SYDNEY — Myanmar Nobel laureate Aung San Suu Kyi urged greater openness and compassion in the global struggle against AIDS Sunday as experts warned against complacency despite falling infection rates.
Suu Kyi, the UNAIDS global advocate for HIV/AIDS victims, drew parallels between the plight of sufferers and her own struggle for democracy at the launch on World AIDS Day of a new “zero discrimination” campaign and a conference to be held in Australia in July.
“The fight against discrimination is an extension of our fight for freedom from fear,” said the Myanmar opposition leader and democracy icon, using the title of a famous essay she wrote.
“My simple message as the global ambassador for zero discrimination is it all starts in the mind and in the heart.
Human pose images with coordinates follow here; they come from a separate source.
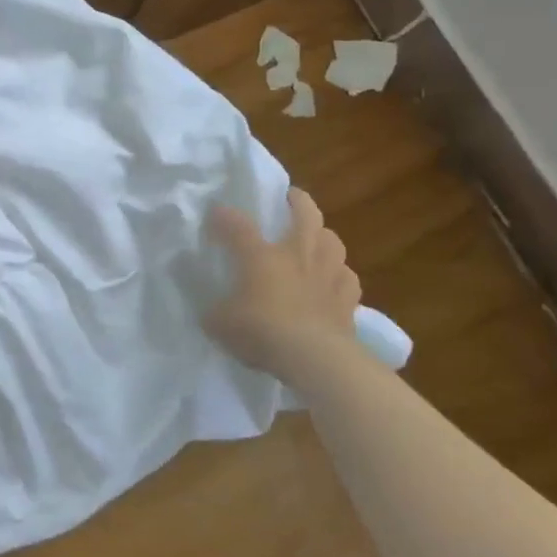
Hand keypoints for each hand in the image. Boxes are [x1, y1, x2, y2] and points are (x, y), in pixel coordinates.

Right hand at [205, 188, 360, 380]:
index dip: (224, 216)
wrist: (315, 359)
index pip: (238, 224)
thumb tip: (208, 307)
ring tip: (316, 239)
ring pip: (332, 240)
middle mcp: (297, 255)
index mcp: (261, 256)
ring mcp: (327, 275)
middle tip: (291, 197)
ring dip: (323, 235)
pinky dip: (340, 275)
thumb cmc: (262, 332)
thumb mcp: (220, 323)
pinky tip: (334, 281)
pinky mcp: (348, 300)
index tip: (215, 212)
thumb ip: (213, 310)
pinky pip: (347, 278)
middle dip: (297, 201)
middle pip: (305, 214)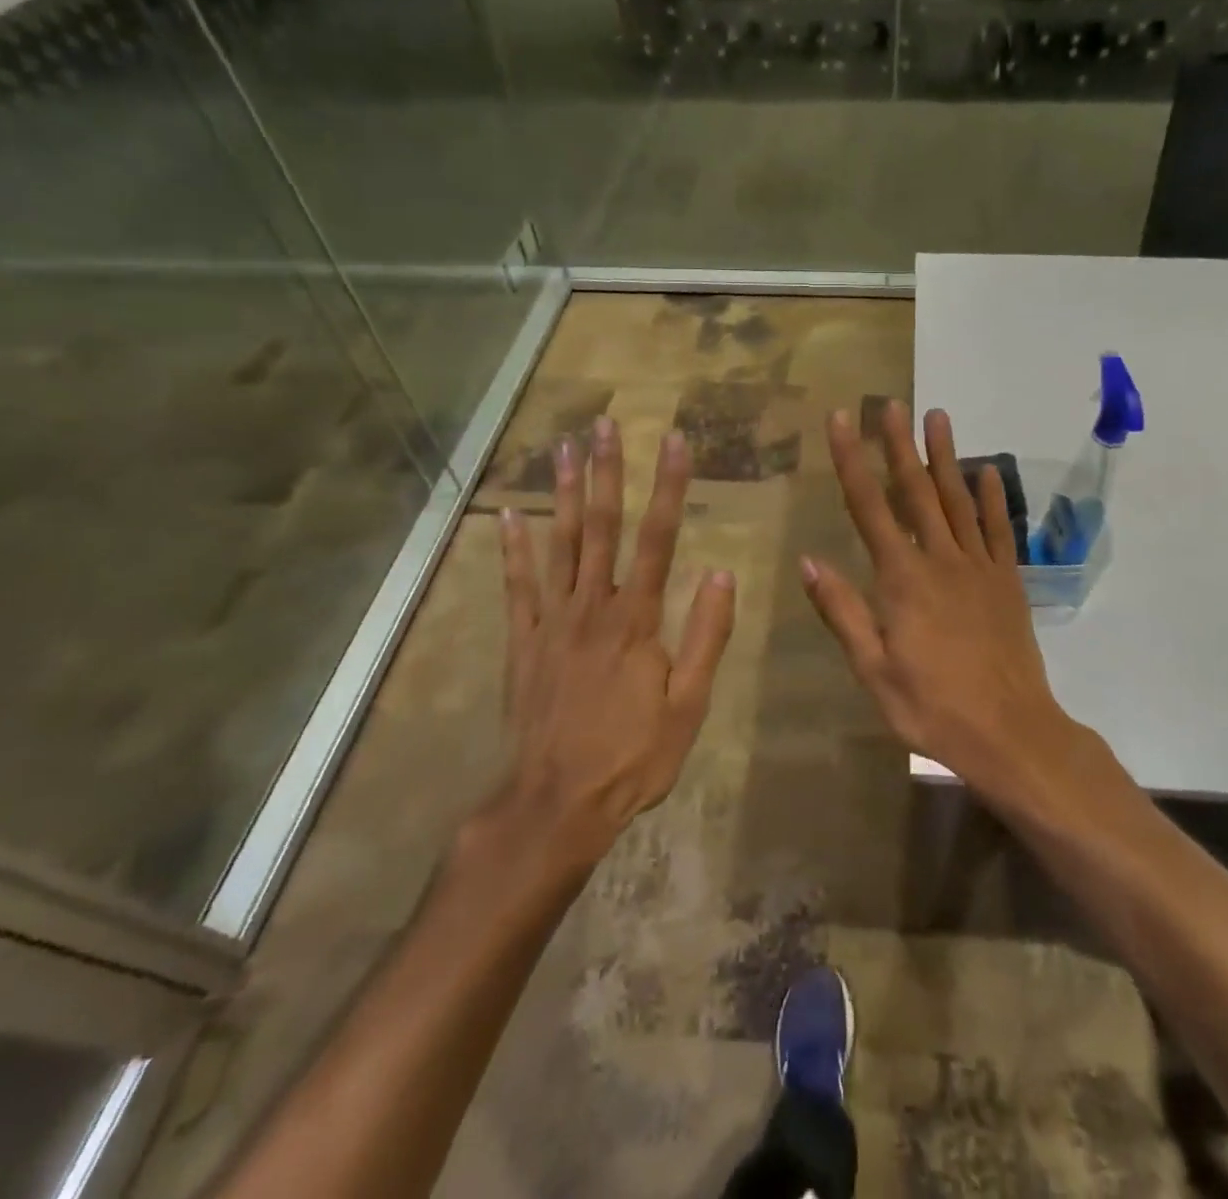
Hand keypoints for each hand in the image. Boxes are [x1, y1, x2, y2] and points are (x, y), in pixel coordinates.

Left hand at [492, 417, 735, 852]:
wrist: (557, 803)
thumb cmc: (633, 756)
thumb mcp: (689, 704)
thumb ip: (705, 635)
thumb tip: (721, 572)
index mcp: (637, 619)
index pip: (659, 538)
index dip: (670, 487)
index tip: (676, 442)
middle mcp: (592, 606)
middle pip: (601, 527)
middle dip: (607, 472)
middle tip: (604, 425)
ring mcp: (551, 621)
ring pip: (558, 545)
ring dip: (562, 494)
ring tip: (564, 448)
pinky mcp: (522, 642)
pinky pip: (515, 586)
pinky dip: (511, 548)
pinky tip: (507, 514)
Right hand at [801, 400, 1080, 799]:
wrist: (1010, 732)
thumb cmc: (932, 707)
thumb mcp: (873, 669)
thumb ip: (842, 612)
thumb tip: (809, 561)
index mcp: (902, 579)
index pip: (870, 506)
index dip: (852, 460)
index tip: (842, 421)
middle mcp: (941, 560)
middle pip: (917, 491)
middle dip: (900, 445)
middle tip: (891, 404)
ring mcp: (980, 568)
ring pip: (959, 500)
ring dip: (946, 457)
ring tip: (937, 417)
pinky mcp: (1008, 582)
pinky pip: (999, 530)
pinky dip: (993, 499)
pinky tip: (987, 472)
There must be less calculation and more warmth, more love, more affection, more compassion.
“We must have our differences and we must recognize them, but these differences should be an opportunity for us to be more complete human beings.”
Suu Kyi and UNAIDS director Michael Sidibe unveiled a new campaign Sunday targeting prejudice against HIV/AIDS sufferers, with the world’s first Zero Discrimination Day to be held on March 1, 2014.
Sidibe said scientific breakthroughs and visionary leadership meant there was now an end in sight to “an epidemic that has wrought such staggering devastation around the world.”
“But make no mistake, stigma, denial and complacency are still among us, putting us in danger of failing the next generation,” he said.
The pair were speaking in Melbourne at the Australian launch of AIDS 2014, a major global health and policy conference to be held in the city in July with 14,000 delegates from almost 200 countries.
Sharon Lewin, an infectious diseases professor and co-chair of AIDS 2014, said there had been substantial progress in the global response to HIV.
A total of 25 countries — many in sub-Saharan Africa — reported a 50 percent reduction in new infections last year due to increased availability of treatments.
But Lewin said there were still at-risk populations not seeking help and places where new diagnoses were increasing, including in Australia where young men were having unprotected sex with men due to complacency about the disease.
“In the ’80s to the mid-90s, HIV was an incredibly scary prospect — no treatment, enormous stigma and discrimination, early death,” Lewin told AFP of the disease which was first identified some 30 years ago.
“It’s not as scary any more but it’s still a significant chronic illness that has a big impact on people’s lives.”
Last year 1.6 million people died from AIDS-related causes, down from 1.8 million in 2011 and 2.3 million in 2005, according to the United Nations.
In its annual report on the state of the global pandemic released in September, UNAIDS said new HIV infections had plummeted by a third overall since 2001 and more than halved among children.
But Lewin said the world was at a crossroads with HIV.
“We have come so far and there have been so many successes,” she said. “But still there are so many challenges, the biggest being that we know what works, but yet we still can’t broadly implement it.”